# Incidence and Predictors of Acute Kidney Injury Following Advanced Ovarian Cancer Cytoreduction at a Tertiary UK Centre: An Exploratory Analysis and Insights from Explainable Artificial Intelligence

**Authors:** Elizabeth Ratcliffe, Ciara Devlin, Sarika Munot, Timothy Broadhead, Amudha Thangavelu, Michela Quaranta, David Nugent, Evangelos Kalampokis, Diederick De Jong, Alexandros Laios

PMC · DOI: 10.3390/curroncol32020073 · 2025-01-28

## TL;DR

This study explores the occurrence of acute kidney injury after ovarian cancer surgery and uses AI to identify risk factors and improve monitoring strategies.

## Contribution

The study introduces AI-based insights for predicting acute kidney injury after ovarian cancer surgery, offering personalized risk profiles.

## Key findings

- Acute kidney injury occurred in 6.72% of patients following advanced ovarian cancer surgery.
- Younger age, lower comorbidity index, longer procedure duration, and greater surgical effort were predictive of AKI.
- AI models provided individual risk profiles and highlighted the complexity of AKI prediction.
■ ■ ■ ■
§ **Action item A**:
In the ovarian cancer surgery summary, copy the passage that begins at the words "# Incidence and" and stops after "personalized risk profiles.", putting "analysis" wherever "study" appears.
§ **Action item B**:
According to the ovarian cancer surgery summary, which factors predicted acute kidney injury?
■ ■ ■ ■
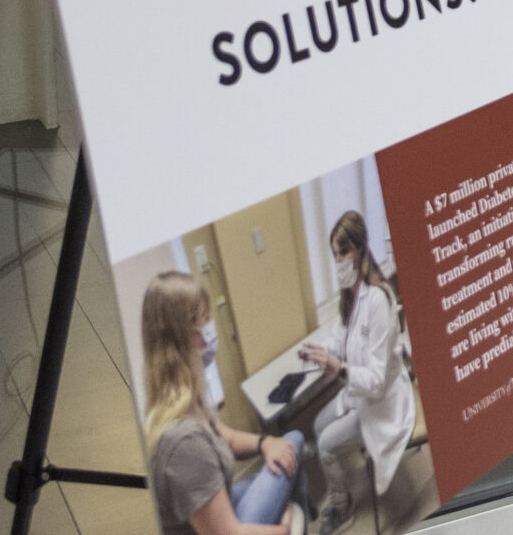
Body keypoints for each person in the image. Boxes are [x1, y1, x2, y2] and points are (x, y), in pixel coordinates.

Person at [139, 270, 305, 535]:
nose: (210, 331)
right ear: (191, 335)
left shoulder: (184, 400)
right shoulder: (183, 443)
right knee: (295, 443)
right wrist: (287, 527)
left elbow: (220, 435)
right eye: (205, 321)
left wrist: (266, 443)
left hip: (217, 516)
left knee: (288, 447)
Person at [300, 210, 418, 531]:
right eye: (334, 253)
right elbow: (343, 336)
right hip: (360, 393)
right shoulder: (351, 296)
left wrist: (339, 369)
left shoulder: (378, 300)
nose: (337, 260)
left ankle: (343, 506)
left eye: (343, 252)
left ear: (360, 250)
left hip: (382, 402)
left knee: (324, 445)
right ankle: (339, 475)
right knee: (318, 423)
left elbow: (377, 382)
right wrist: (322, 351)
■ ■ ■ ■
§ **Output A**:
# Incidence and Predictors of Acute Kidney Injury Following Advanced Ovarian Cancer Cytoreduction at a Tertiary UK Centre: An Exploratory Analysis and Insights from Explainable Artificial Intelligence

**Authors:** Elizabeth Ratcliffe, Ciara Devlin, Sarika Munot, Timothy Broadhead, Amudha Thangavelu, Michela Quaranta, David Nugent, Evangelos Kalampokis, Diederick De Jong, Alexandros Laios

PMC · DOI: 10.3390/curroncol32020073 · 2025-01-28

## TL;DR

This analysis explores the occurrence of acute kidney injury after ovarian cancer surgery and uses AI to identify risk factors and improve monitoring strategies.

## Contribution

The analysis introduces AI-based insights for predicting acute kidney injury after ovarian cancer surgery, offering personalized risk profiles.

§ **Output B**:
- Younger age
- Lower comorbidity index
- Longer procedure duration
- Greater surgical effort